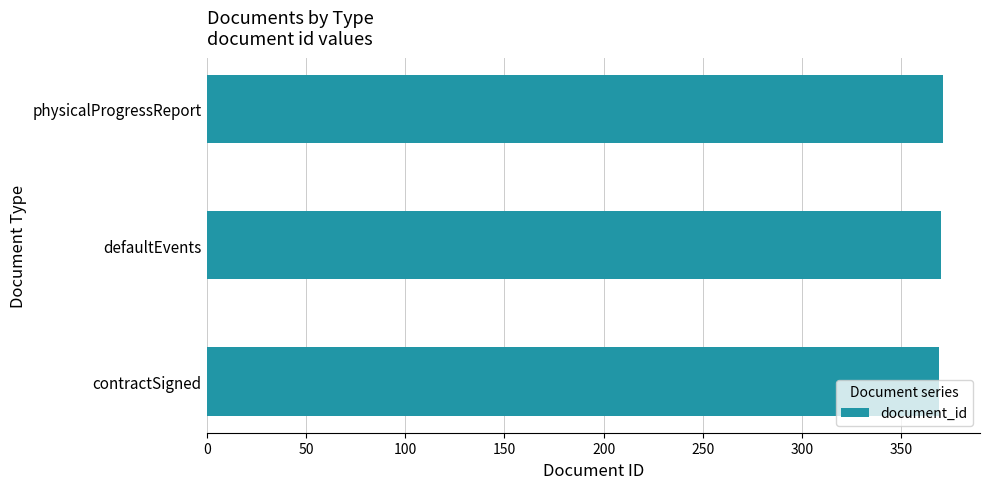

What is the sum of the values at physicalProgressReport and defaultEvents?

741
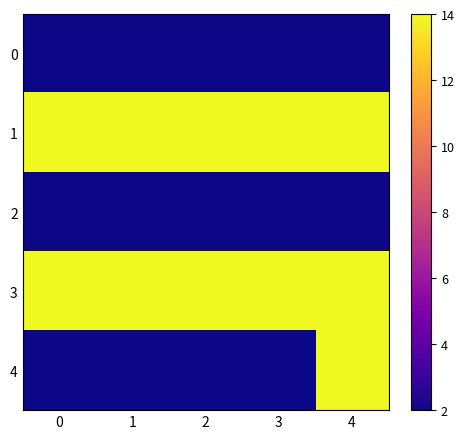

Reading left to right, what are all the values shown in this chart?

0: 0=2	1=2	2=2	3=2	4=2
1: 0=14	1=14	2=14	3=14	4=14
2: 0=2	1=2	2=2	3=2	4=2
3: 0=14	1=14	2=14	3=14	4=14
4: 0=2	1=2	2=2	3=2	4=14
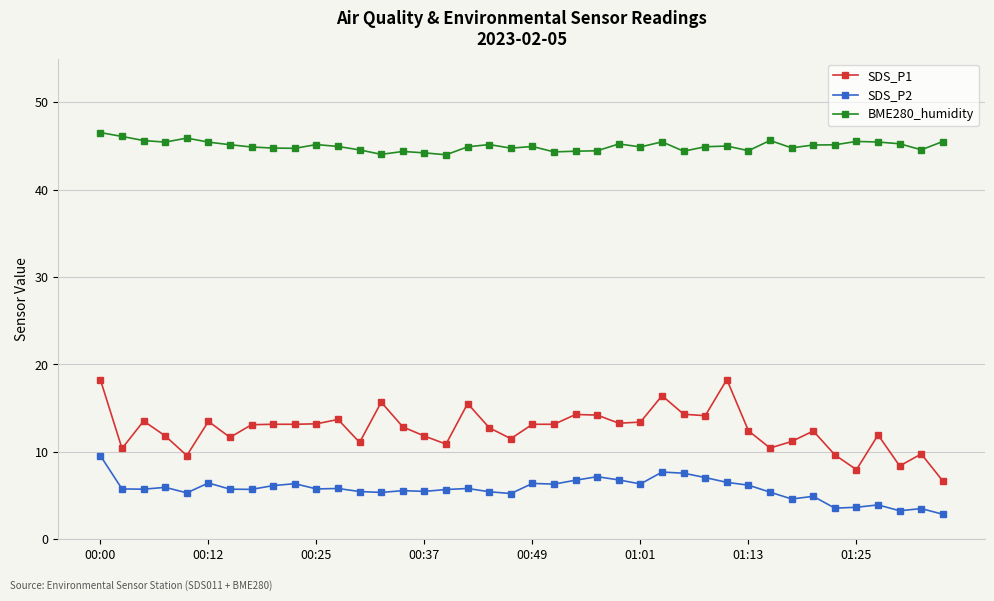

What is the minimum value shown in the chart?

2.9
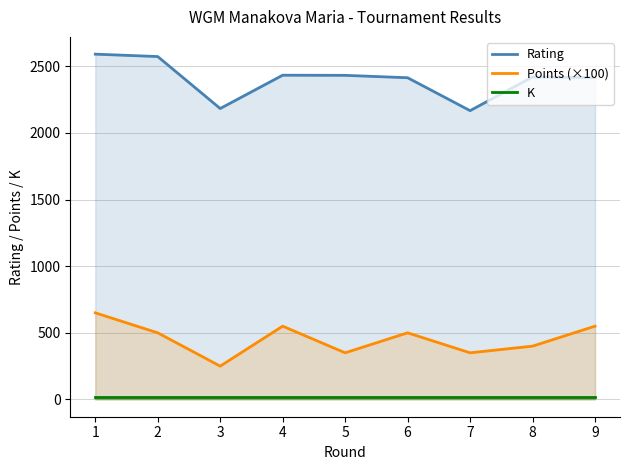

Which series has the largest total across all categories?

Rating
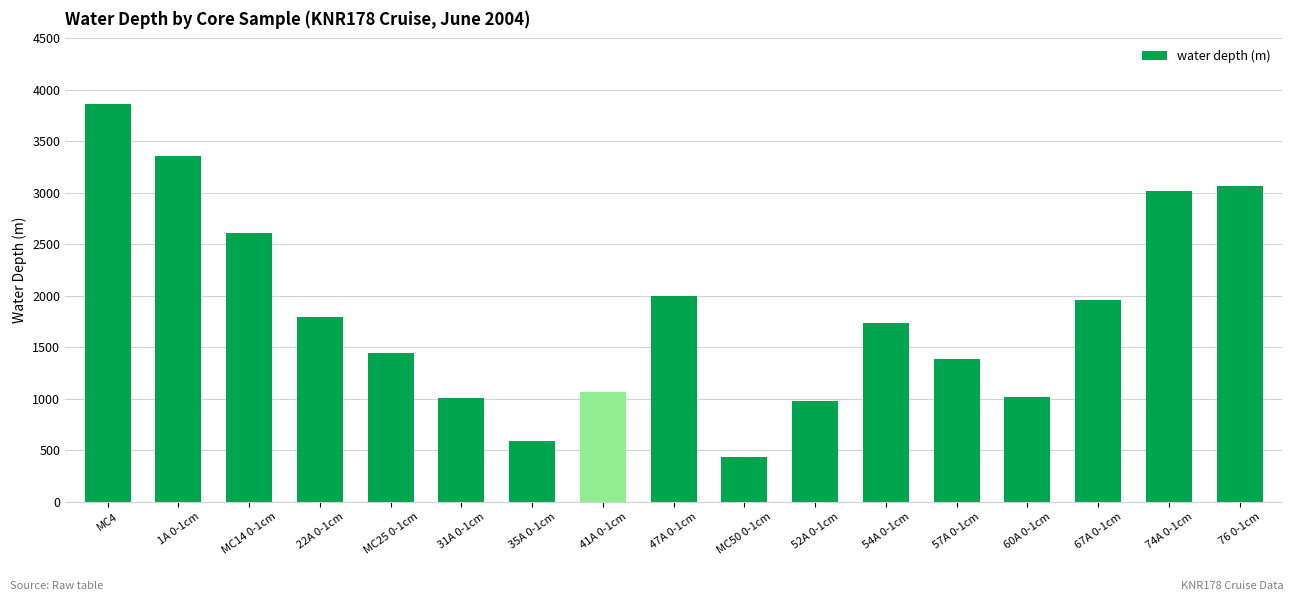

What is the label of the 16th bar from the right?

1A 0-1cm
════════════════════
Rewrite the lines above, changing "chart" to "graph" and keeping everything else the same. Omit the pictures.

What is the sum of the values at physicalProgressReport and defaultEvents?

741

Reading left to right, what are all the values shown in this graph?

0: 0=2	1=2	2=2	3=2	4=2
1: 0=14	1=14	2=14	3=14	4=14
2: 0=2	1=2	2=2	3=2	4=2
3: 0=14	1=14	2=14	3=14	4=14
4: 0=2	1=2	2=2	3=2	4=14

What is the minimum value shown in the graph?

2.9

Which series has the largest total across all categories?

Rating

What is the label of the 16th bar from the right?

1A 0-1cm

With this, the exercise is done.